## Start Data records

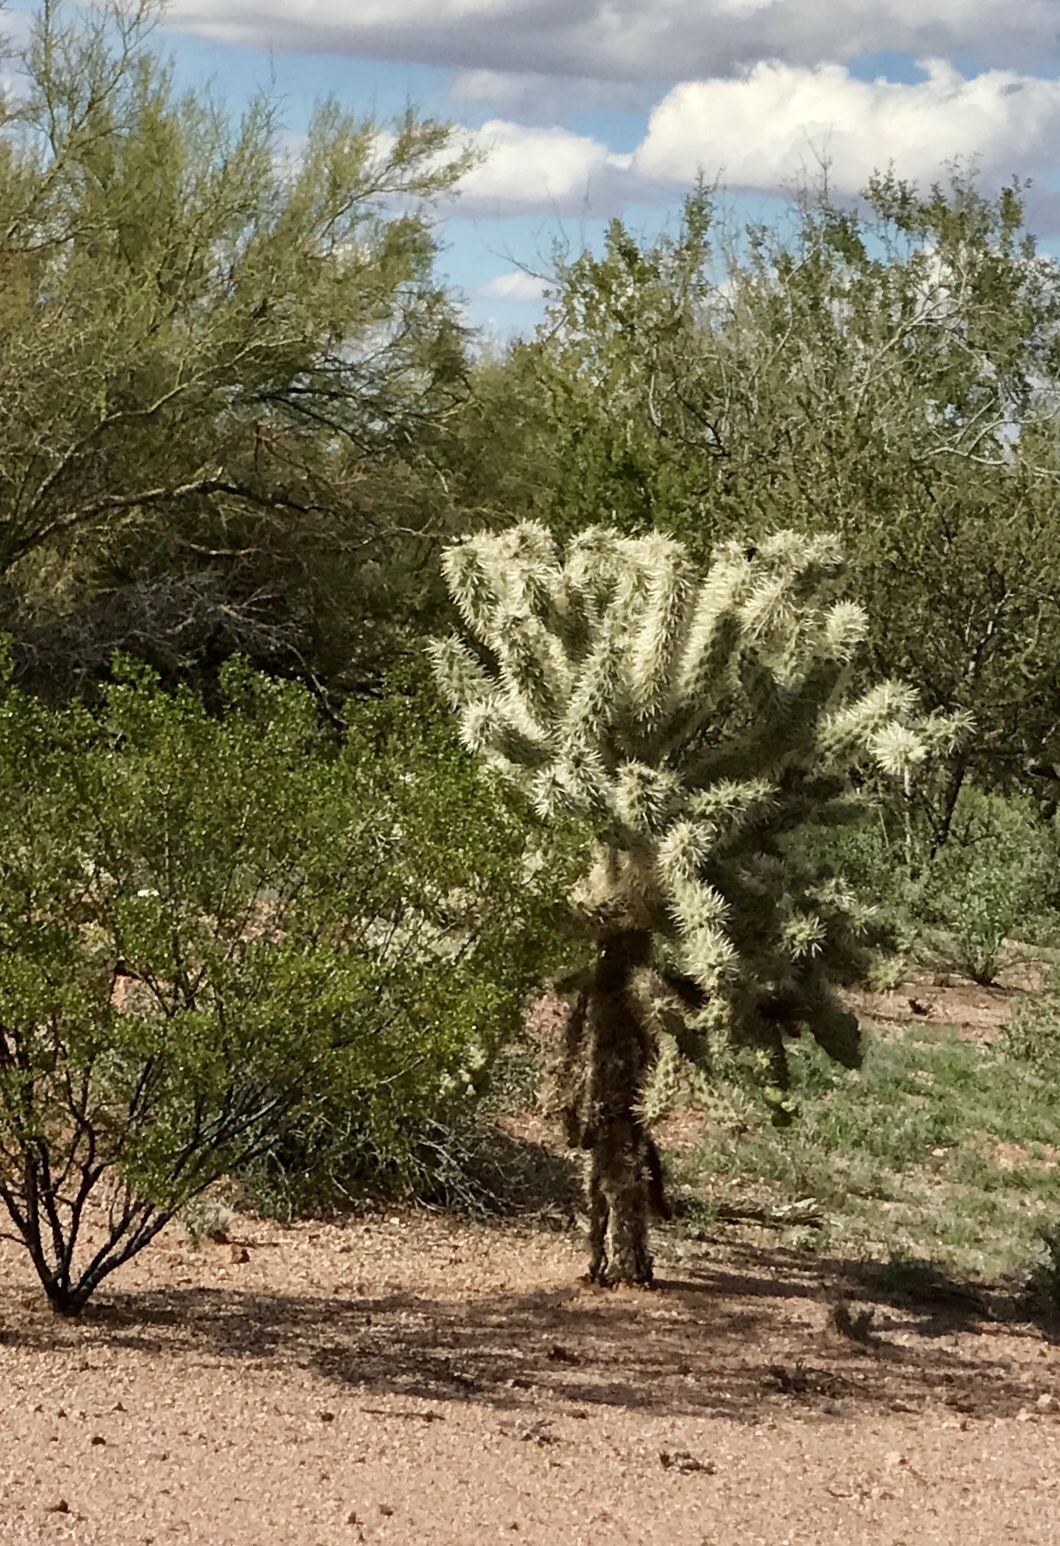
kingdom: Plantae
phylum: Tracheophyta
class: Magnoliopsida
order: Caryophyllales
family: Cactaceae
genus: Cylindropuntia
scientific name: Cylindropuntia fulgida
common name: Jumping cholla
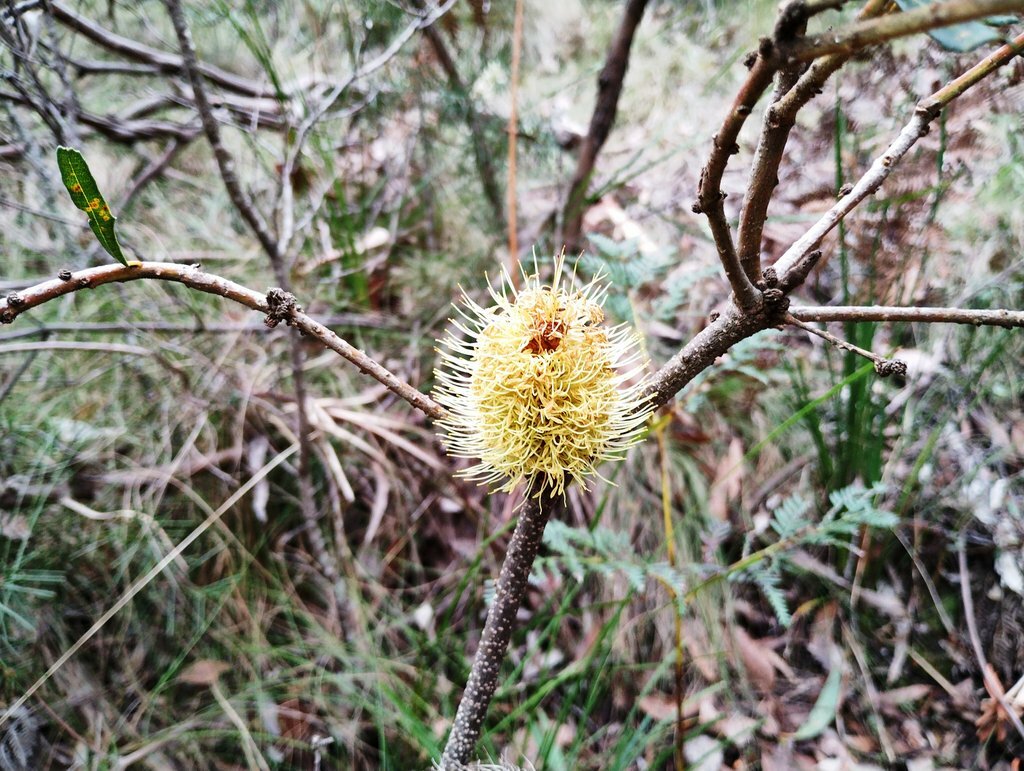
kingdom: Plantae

## End Data records

Given exercise: Reproduce the data from the line holding "family: Cactaceae" through the end of the data, inclusive, with "common name" swapped for "vernacular name" and nothing else changed. Omit the pictures.

Response for this exercise:
family: Cactaceae
genus: Cylindropuntia
scientific name: Cylindropuntia fulgida
vernacular name: Jumping cholla
kingdom: Plantae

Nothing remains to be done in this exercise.